Review salary increment for public sector workers - GFL

BY: Timothy Ngnenbe
Abraham Koomson, General Secretary of GFL
Abraham Koomson, General Secretary of GFL

A two-day national capacity building workshop for leaders of worker unions affiliated to the Ghana Federation of Labour (GFL) has ended in Accra, with a call on the Trades Union Congress (TUC) and public sector unions to take immediate steps to re-engage the government to review the salary adjustments for 2021 and 2022.

In a resolution passed at the end of the workshop, the 25 participants drawn from the 13 affiliate unions of the GFL, expressed concerns about the brouhaha within the labour movement over "ineffective workers leadership at the national level" which resulted in botched negotiations with government.

They observed that the four per cent salary increment for public sector workers needed to be given a second look, for which reason the organised labour and government must re-engage to meet each other halfway.

Among other things, they said it was important for the government to pay heed to the concerns of the aggrieved public sector workers to curtail the mounting agitations against their national leadership.

Context

The tripartite committee, comprising the government, employers and organised labour announced four per cent and seven per cent increment in the salaries of public sector workers for 2021 and 2022.

The announcement of the salary increment was met with agitations by some workers who said it was paltry and would not meet their current living conditions.

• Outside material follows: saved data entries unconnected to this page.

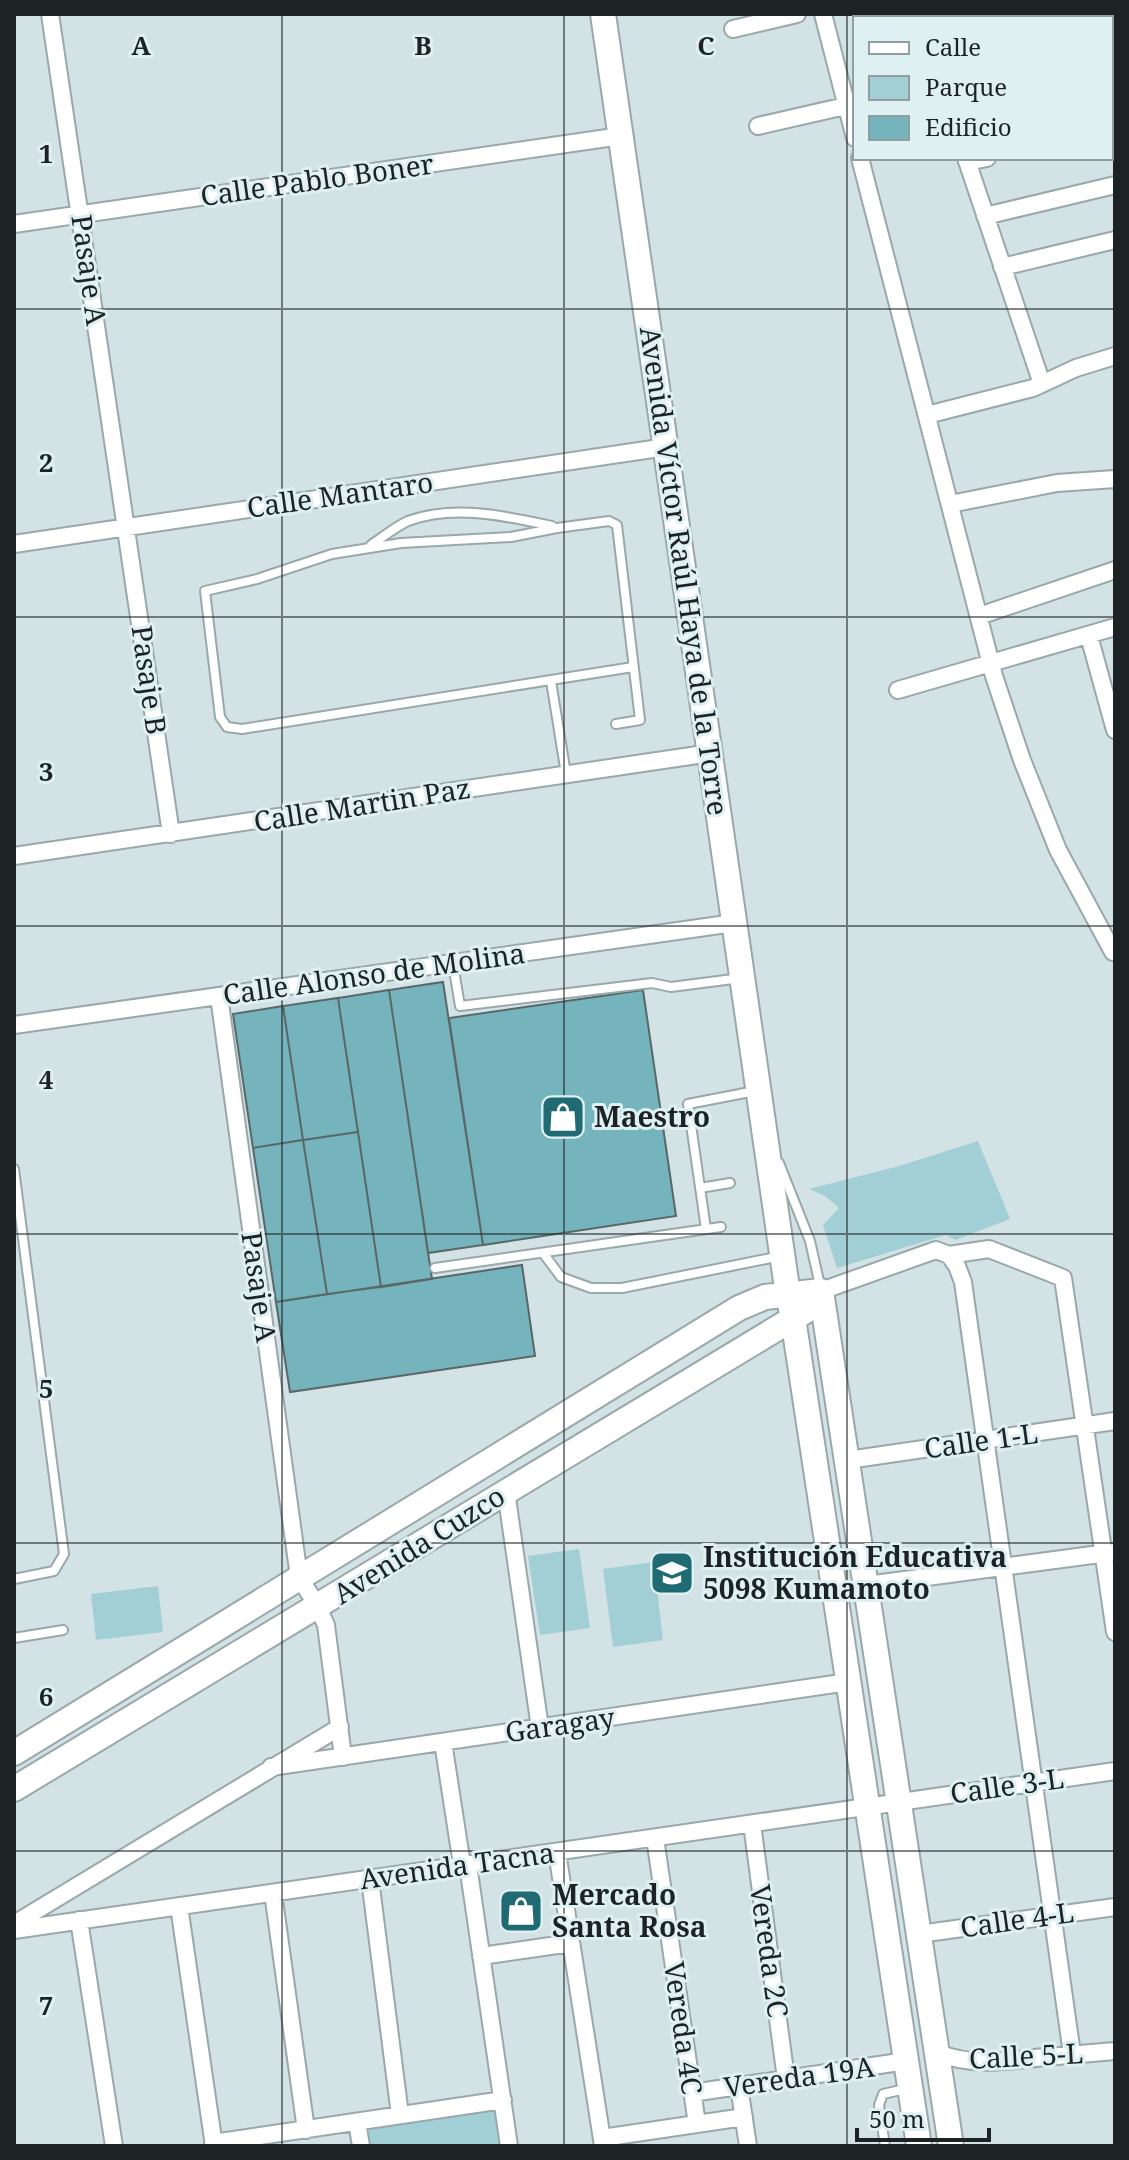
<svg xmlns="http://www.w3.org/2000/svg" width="1129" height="2160" viewBox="0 0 1129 2160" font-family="'Noto Serif',serif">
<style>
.green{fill:#a2cfd6}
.building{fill:#75b4bc;stroke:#596769;stroke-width:2}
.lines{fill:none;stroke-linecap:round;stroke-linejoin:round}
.lane-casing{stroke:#99a8aa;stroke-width:12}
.street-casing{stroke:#99a8aa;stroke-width:20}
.secondary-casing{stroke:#99a8aa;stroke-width:28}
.lane{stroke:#fff;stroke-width:8}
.street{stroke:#fff;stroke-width:16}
.secondary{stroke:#fff;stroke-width:24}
.grid{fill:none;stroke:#1d2324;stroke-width:2;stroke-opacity:0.55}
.labels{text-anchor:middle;stroke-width:6;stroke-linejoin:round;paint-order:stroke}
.street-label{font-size:28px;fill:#1d2324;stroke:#dff0f2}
.poi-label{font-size:28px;font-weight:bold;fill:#1d2324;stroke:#dff0f2;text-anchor:start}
.grid-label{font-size:26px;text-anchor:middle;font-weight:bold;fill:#1d2324;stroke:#dff0f2;stroke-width:6;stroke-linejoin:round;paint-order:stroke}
</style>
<rect width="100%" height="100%" fill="#d2e2e5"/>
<path class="green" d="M978 1141 1010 1219 955 1240 946 1235 837 1268 823 1225 839 1208 825 1196 809 1189 899 1166Z
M579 1549 590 1628 540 1635 528 1556Z
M654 1562 663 1640 613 1647 603 1569Z
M158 1586 163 1632 96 1640 91 1594Z
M497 2106 502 2146H367L364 2126Z"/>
<path class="building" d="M443 982 483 1245 428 1253 389 990Z
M389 990 432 1279 381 1287 338 998Z
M643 990 676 1216 483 1245 449 1018Z
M338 998 358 1132 303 1140 283 1006Z
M283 1006 303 1140 253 1148 233 1014Z
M358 1132 381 1287 327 1294 303 1140Z
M303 1140 327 1294 276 1302 253 1148Z
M522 1265 535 1356 290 1392 276 1302Z"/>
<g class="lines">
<g class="lane-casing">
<path id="lane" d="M371 545C383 537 395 527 408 521 454 504 506 516 552 526
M551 681 566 774
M616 724 640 720 617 525 609 521 557 528 511 537 401 543 332 554 257 579 205 591 220 717 227 727 242 729 633 667
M453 964 460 1006 652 983 671 987 741 978
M779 1163 810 1241 821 1290
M14 1169 64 1554 54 1571 14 1579
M700 1188 730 1183
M706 1229 688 1104 755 1091
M543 1253 561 1277 591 1288H622L781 1256
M435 1268 721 1227
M14 1638 63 1630
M885 2146 879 2105 883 2094 905 2089"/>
</g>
<g class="street-casing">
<path id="street" d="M50 14 171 834
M823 14 855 138
M1053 14 1054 18
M733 29 797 14
M1111 31 1115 30
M758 126 854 104
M1111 131 1115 130
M860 158 994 676 1022 760 1058 850 1113 952
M966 158 1042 384
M967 162 987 158
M985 216 1115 185
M14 224 621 136
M1002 267 1115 240
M927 415 1033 388 1076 368 1115 356
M950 504 1057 483 1115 479
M14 544 666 447
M979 616 1115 570
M1089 636 1115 730
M898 690 1115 627
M14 856 711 753
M219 996 299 1577 318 1607 326 1625 343 1757
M14 1025 734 923
M949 1255 957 1266 963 1282 1072 2054
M821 1291 936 1250 949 1255 989 1249 1063 1278 1115 1632
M848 1460 1115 1421
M506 1491 540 1728
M867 1585 1115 1552
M443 1742 462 1865
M271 1767 848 1682
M752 1824 786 2079
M655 1838 697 2124
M557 1852 603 2146
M468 1865 509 2146
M370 1879 400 2115
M273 1893 306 2130
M179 1906 214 2146
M79 1920 114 2146
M14 1924 340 1727
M14 1930 1115 1771
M919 1934 1115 1907
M481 1956 571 1943
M938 2053C973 2067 1008 2061 1045 2057 1068 2055 1092 2053 1115 2051
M739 2086 748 2146
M692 2093 906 2061
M357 2122 361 2146
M602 2138 744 2117
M213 2143 503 2100"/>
</g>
<g class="secondary-casing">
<path id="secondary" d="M603 14 788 1295 793 1318 919 2146
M14 1753 739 1308 765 1297 821 1291 951 2146
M14 1789 804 1312"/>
</g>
<use href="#lane" class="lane"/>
<use href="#street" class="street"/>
<use href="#secondary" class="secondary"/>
</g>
<path class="grid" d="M282 14V2146M564 14V2146M847 14V2146M14 309H1115M14 617H1115M14 926H1115M14 1234H1115M14 1543H1115M14 1851H1115"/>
<defs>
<g id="shop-square" transform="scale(2.3)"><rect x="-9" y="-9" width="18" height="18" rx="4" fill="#206a74" stroke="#dff0f2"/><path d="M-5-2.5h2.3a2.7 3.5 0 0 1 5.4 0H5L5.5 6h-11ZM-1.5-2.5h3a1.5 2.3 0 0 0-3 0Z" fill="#fff"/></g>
<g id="school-square" transform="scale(2.3)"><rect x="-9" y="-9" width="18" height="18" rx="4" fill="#206a74" stroke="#dff0f2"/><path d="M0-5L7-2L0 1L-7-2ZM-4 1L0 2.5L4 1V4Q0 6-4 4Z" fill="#fff"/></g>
</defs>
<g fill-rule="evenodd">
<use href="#shop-square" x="563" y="1117"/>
<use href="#school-square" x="672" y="1573"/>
<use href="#shop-square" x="521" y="1911"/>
</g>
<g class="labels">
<g class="street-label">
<text transform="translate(317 180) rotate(-8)" y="10">Calle Pablo Boner</text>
<text transform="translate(89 270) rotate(82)" y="10">Pasaje A</text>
<text transform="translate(340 495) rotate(-8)" y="10">Calle Mantaro</text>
<text transform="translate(684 571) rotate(82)" y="10">Avenida Víctor Raúl Haya de la Torre</text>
<text transform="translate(149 680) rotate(82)" y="10">Pasaje B</text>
<text transform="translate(362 805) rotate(-9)" y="10">Calle Martin Paz</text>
<text transform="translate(374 974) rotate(-8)" y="10">Calle Alonso de Molina</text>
<text transform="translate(259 1287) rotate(82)" y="10">Pasaje A</text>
<text transform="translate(981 1441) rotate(-8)" y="10">Calle 1-L</text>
<text transform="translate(419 1545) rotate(-32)" y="10">Avenida Cuzco</text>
<text transform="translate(560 1725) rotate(-8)" y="10">Garagay</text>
<text transform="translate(1007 1786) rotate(-8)" y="10">Calle 3-L</text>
<text transform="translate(457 1866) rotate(-8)" y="10">Avenida Tacna</text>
<text transform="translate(1017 1920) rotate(-8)" y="10">Calle 4-L</text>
<text transform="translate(769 1951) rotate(82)" y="10">Vereda 2C</text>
<text transform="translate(683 2028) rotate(82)" y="10">Vereda 4C</text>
<text transform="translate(1026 2056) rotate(-3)" y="10">Calle 5-L</text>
<text transform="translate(799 2077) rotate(-8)" y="10">Vereda 19A</text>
</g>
<g class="poi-label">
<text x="594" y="1127">Maestro</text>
<text x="703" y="1567">Institución Educativa<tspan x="703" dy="32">5098 Kumamoto</tspan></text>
<text x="552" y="1905">Mercado<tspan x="552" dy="32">Santa Rosa</tspan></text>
</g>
</g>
<g class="grid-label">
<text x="141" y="55">A</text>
<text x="423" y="55">B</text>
<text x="706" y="55">C</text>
<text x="46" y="163">1</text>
<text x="46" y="472">2</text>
<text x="46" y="781">3</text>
<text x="46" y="1089">4</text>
<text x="46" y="1398">5</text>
<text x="46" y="1706">6</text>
<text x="46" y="2015">7</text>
</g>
<rect width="1129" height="2160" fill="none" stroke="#1d2324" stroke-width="32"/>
<rect x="853" y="16" width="260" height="144" fill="#dff0f2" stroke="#919ea0" stroke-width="2"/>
<rect x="869" y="42" width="40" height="12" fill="#ffffff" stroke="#919ea0" stroke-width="2"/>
<text x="925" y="56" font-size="24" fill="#1d2324">Calle</text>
<rect x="869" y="76" width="40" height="24" fill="#a2cfd6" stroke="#919ea0" stroke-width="2"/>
<text x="925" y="96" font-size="24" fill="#1d2324">Parque</text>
<rect x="869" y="116" width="40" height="24" fill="#75b4bc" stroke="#919ea0" stroke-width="2"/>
<text x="925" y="136" font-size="24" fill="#1d2324">Edificio</text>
<path d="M857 2128v12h132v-12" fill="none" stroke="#1d2324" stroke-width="4"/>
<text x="869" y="2128" font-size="24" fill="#1d2324" stroke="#dff0f2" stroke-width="6" paint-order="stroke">50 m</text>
</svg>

Some of the public sector workers embarked on demonstrations in some parts of the country to press home their demand for improve salaries

Workshop

At the close of close of the two-day workshop yesterday (September 29), the participants observed that a renegotiating of the salary increment was the way to go.

The workshop was organised by GFL in collaboration with the International Labour Organisation (ILO).

The participants critically examined the prevailing challenges facing the trade unions in Ghana and created awareness among the leadership of the Ghanaian public sector on the GFL's role in defending and promoting the welfare of workers and the society at large.

They also developed a strategic plan that would guide the GFL and its affiliates for the next four years

Renegotiation

Speaking to the Daily Graphic on the resolutions by the GFL, the General Secretary of the Federation, Mr. Abraham Koomson, said if the government reconsidered the salary increment, it would avert aggravation of the situation which had the tendency to negatively affect productivity and economic growth.

Again, he said a return to the negotiation table was important because it would give the tripartite committee the opportunity to appropriately appreciate the concerns of workers.

Mr. Koomson said there was the need for robust structures by organised labour as required by law to address the concern of workers.

"The participants observed that the lack of organised labour structures to conform and function as provided under Sections 112 and 113 of the Labour Act 2003 Act 651 are the cause of the upheaval," he said.

Background

The GFL is a national trade union in Ghana. The origin of the federation can be traced to the departure of a group of workers from the TUC-affiliated Industrial and Commercial Workers' Union (ICU) who then founded the Textile, Garment and Leather Employees Union (TGLEU) in 1993.

The TGLEU subsequently attempted to affiliate to the TUC, but was refused.

In 1996, changes in labour law in Ghana allowed trade union pluralism, and in 1998, the GFL was founded.

The federation currently has 13 affiliate worker unions including TGLEU, General Metal and Manufacturing Workers Union (GEMM), Food and Allied Workers Union (FAWU), Financial and Business Services Employers Union (FBSEU) and Media and Printing Industry Workers Union (MEDIANET).